Thoughts From My Desk: Expectations

Expectations

Lately I’ve been thinking about expectations. I saw the quote ‘sometimes we expect more from others because we would be willing to do that much for them,’ and it really resonated with me.

As long as you’re doing things out of the goodness of your own heart rather than because you’re expecting something in return, I don’t think you can ever truly be disappointed. Of course, it can be hard at times when you put forth a lot of effort into a friendship or relationship or anything else and not feel you get the same level of respect or thoughtfulness back.

It can be absolutely frustrating when, say, you call your friend on their birthday every single year and they never remember to call you on yours (silly example, but I’m making a point!). Or if we take it to another level – your friend or loved one is going through a rather difficult time and you are there for them the whole way through, and then when you are going through a less than ideal time, they’re nowhere to be found.

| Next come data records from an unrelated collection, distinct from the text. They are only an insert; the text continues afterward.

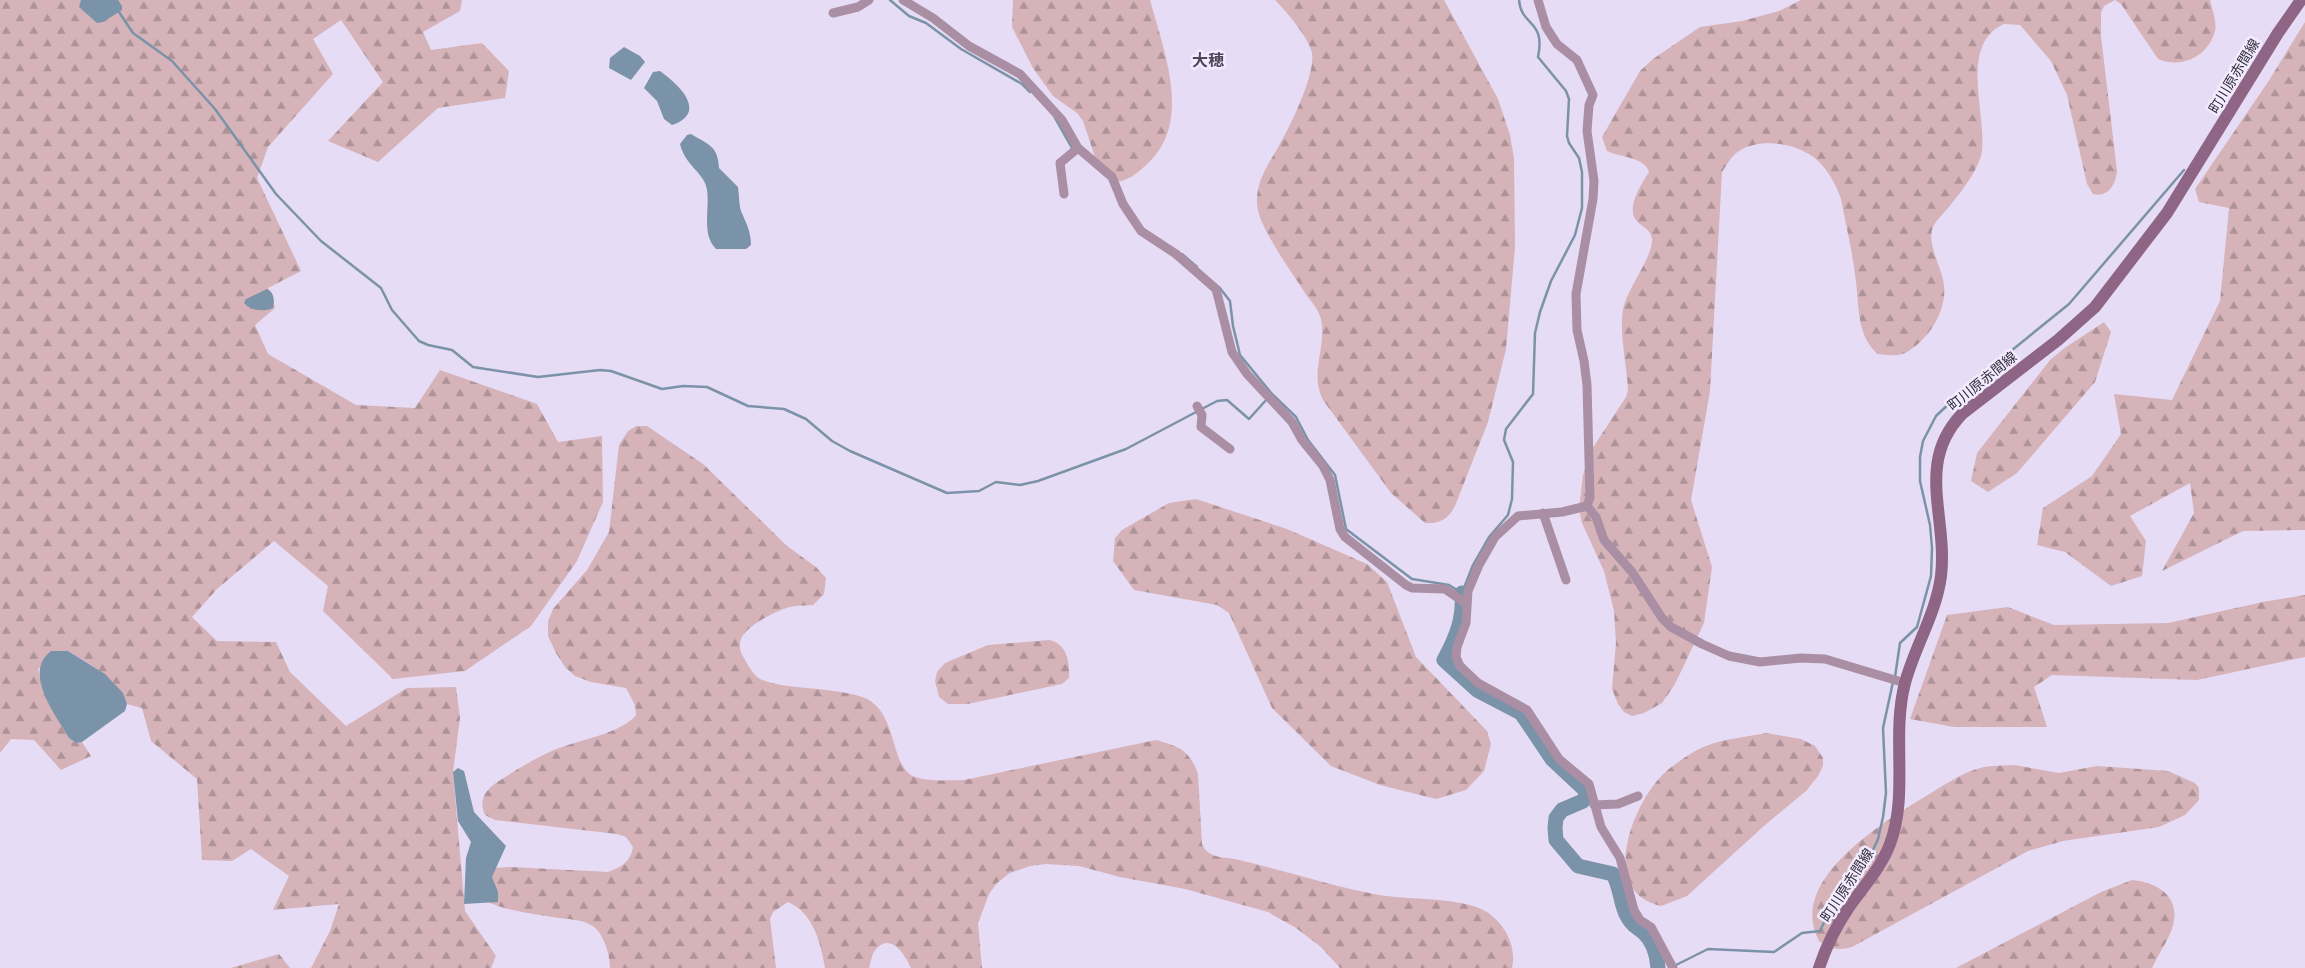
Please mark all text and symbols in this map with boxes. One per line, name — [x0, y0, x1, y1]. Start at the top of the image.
street label: 町川原赤間線 — [2206, 36, 2263, 117]
district label: 大穂 — [1192, 51, 1224, 70]
street label: 町川原赤間線 — [1944, 348, 2020, 414]
street label: 町川原赤間線 — [1817, 845, 1877, 925]

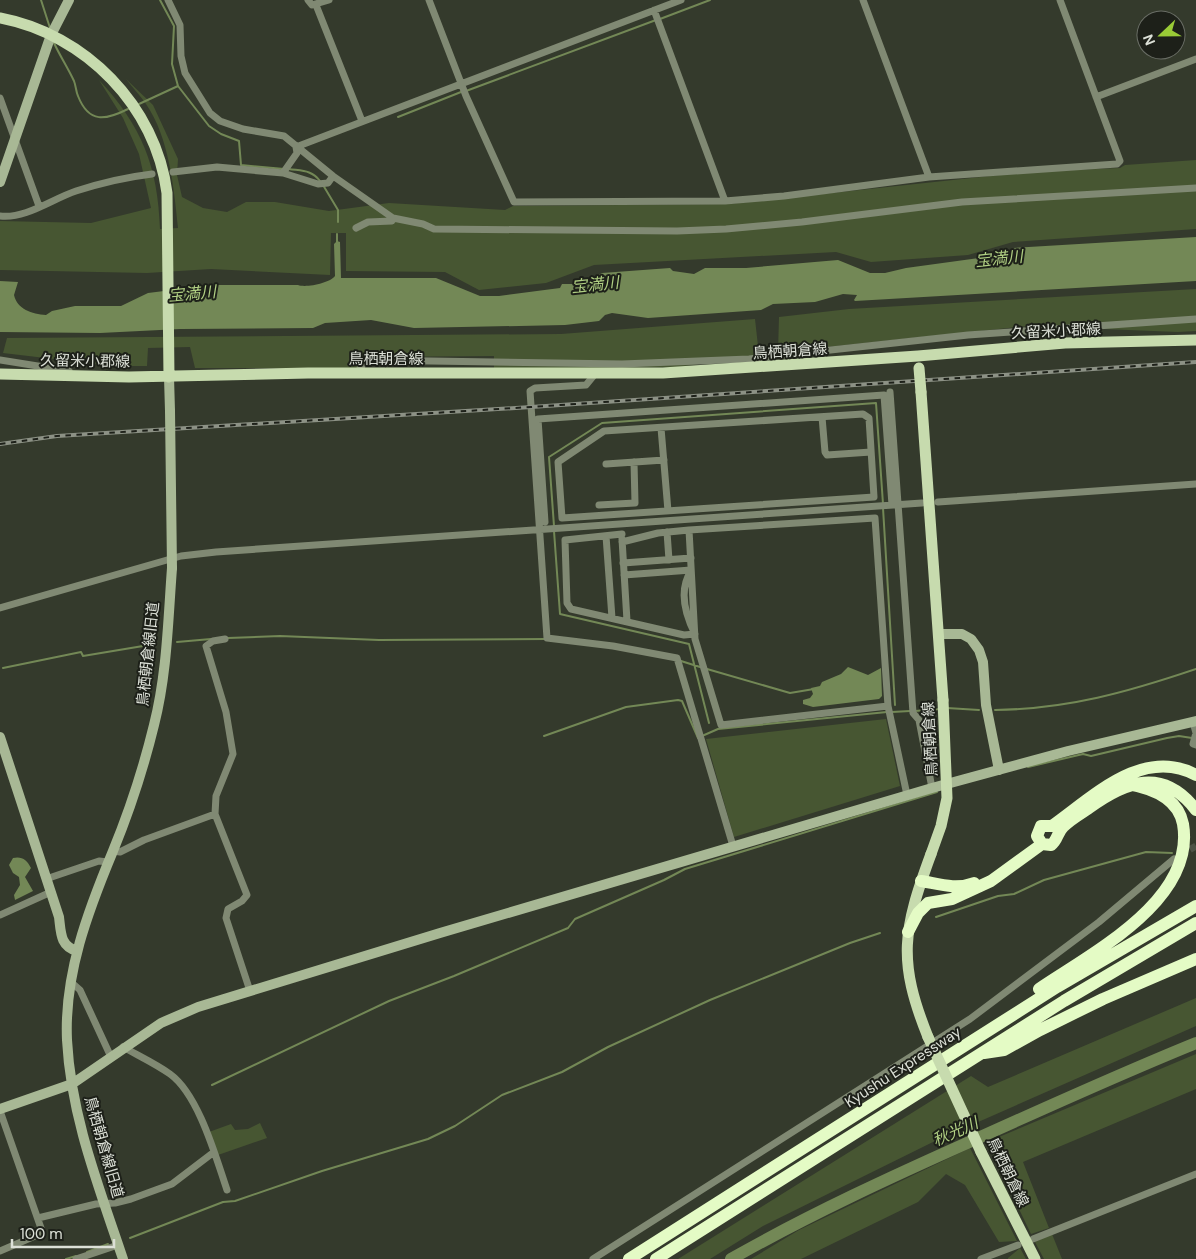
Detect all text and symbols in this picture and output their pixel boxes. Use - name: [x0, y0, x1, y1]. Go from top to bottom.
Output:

Something I’ve learned is to take people for who and what they are. It’s as simple as that. They aren’t changing. No one is, especially as we all grow older. Your best friend may be the absolute worst when it comes to returning calls, for example, BUT you accept that because she’s your best friend, and it is what it is. While it can be annoying as anything, you deal. You accept her and love her for who she is.

I used to expect a lot from people. I really did. I figured if I remembered to check in on friends when they have big, important moments or events happening in their lives , they should do the same for me. And then I would be disappointed when that didn’t happen. I’ve gone through those emotions and feelings.

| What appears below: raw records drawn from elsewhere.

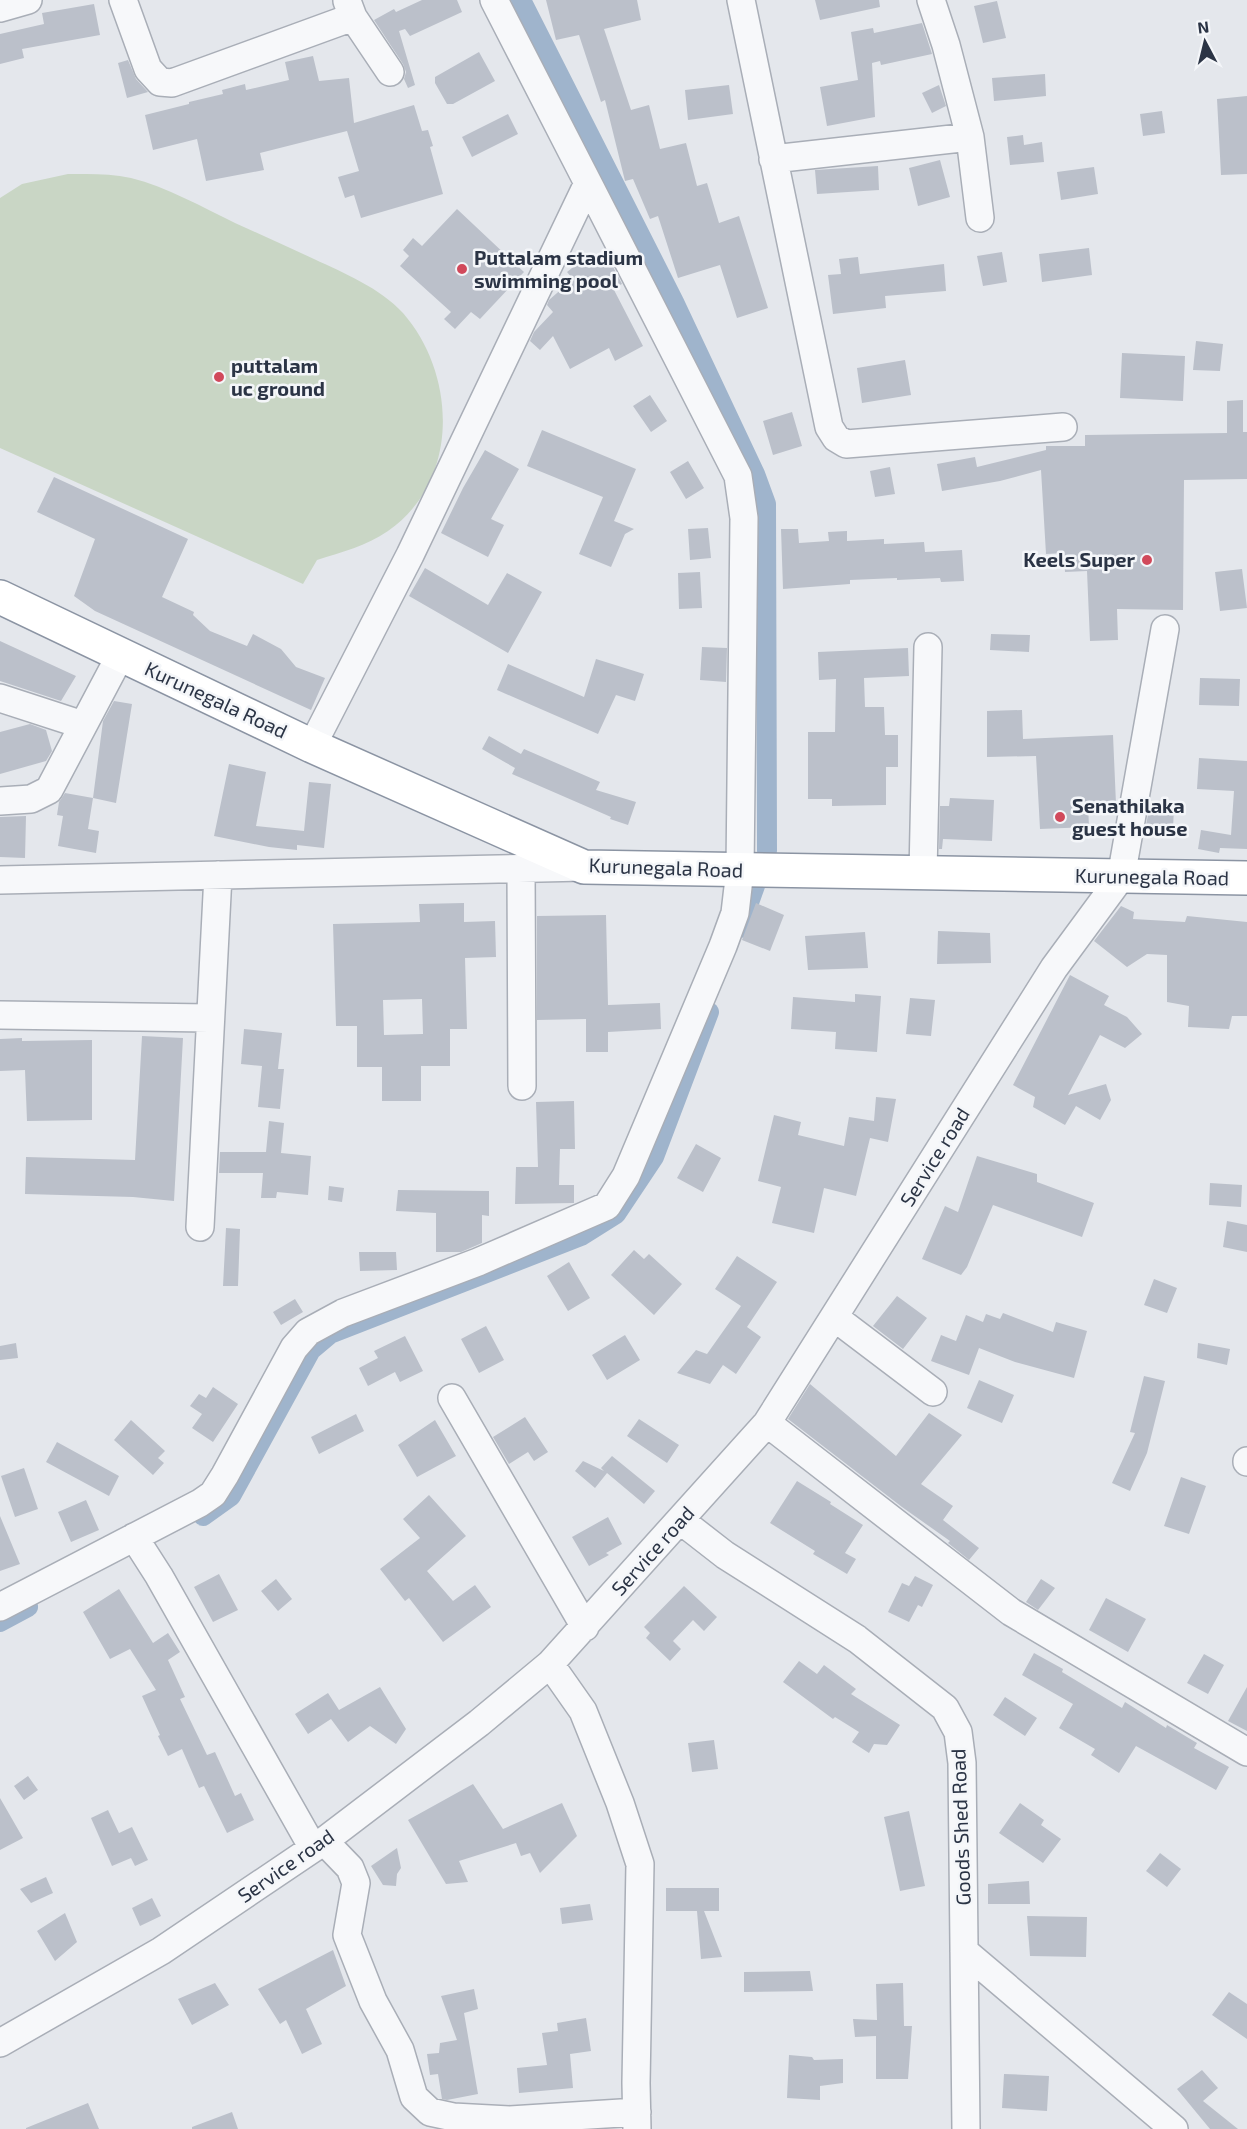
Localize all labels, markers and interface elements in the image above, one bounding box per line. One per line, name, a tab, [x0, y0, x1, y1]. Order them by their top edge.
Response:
north arrow	[1175, 12, 1235, 72]
text: N	[1196, 16, 1210, 37]
place label: Puttalam stadium swimming pool	[474, 245, 643, 292]
marker: Puttalam stadium swimming pool	[455, 262, 469, 276]
place label: puttalam uc ground	[231, 353, 325, 400]
marker: puttalam uc ground	[212, 370, 226, 384]
place label: Keels Super	[1023, 547, 1135, 571]
marker: Keels Super	[1140, 553, 1154, 567]
street label: Kurunegala Road	[141, 656, 291, 743]
place label: Senathilaka guest house	[1072, 793, 1187, 840]
marker: Senathilaka guest house	[1053, 810, 1067, 824]
street label: Kurunegala Road	[588, 852, 744, 882]
street label: Kurunegala Road	[1075, 863, 1229, 889]
street label: Service road	[894, 1103, 974, 1210]
street label: Service road	[606, 1501, 699, 1600]
street label: Goods Shed Road	[945, 1748, 975, 1906]
street label: Service road	[233, 1823, 338, 1907]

Fast forward to today, and I really try to not expect almost anything at all, from anyone. Does that come off as negative? Maybe, but I truly don’t mean for it to, promise! I just have learned to do from my heart and because I want to do. If I don’t get anything similar back, then that’s perfectly OK. It’s OK because I don’t go into it with the expectations or hopes of anything in return. In fact, I don’t go into it with any thoughts at all; just actions, and those actions come from an honest, heartfelt place.

If I can give you any piece of advice on this topic it’s simply to not expect (as harsh as it may sound). Do what you do because you want to do it, and not because you want anything in return. It’s as easy as that!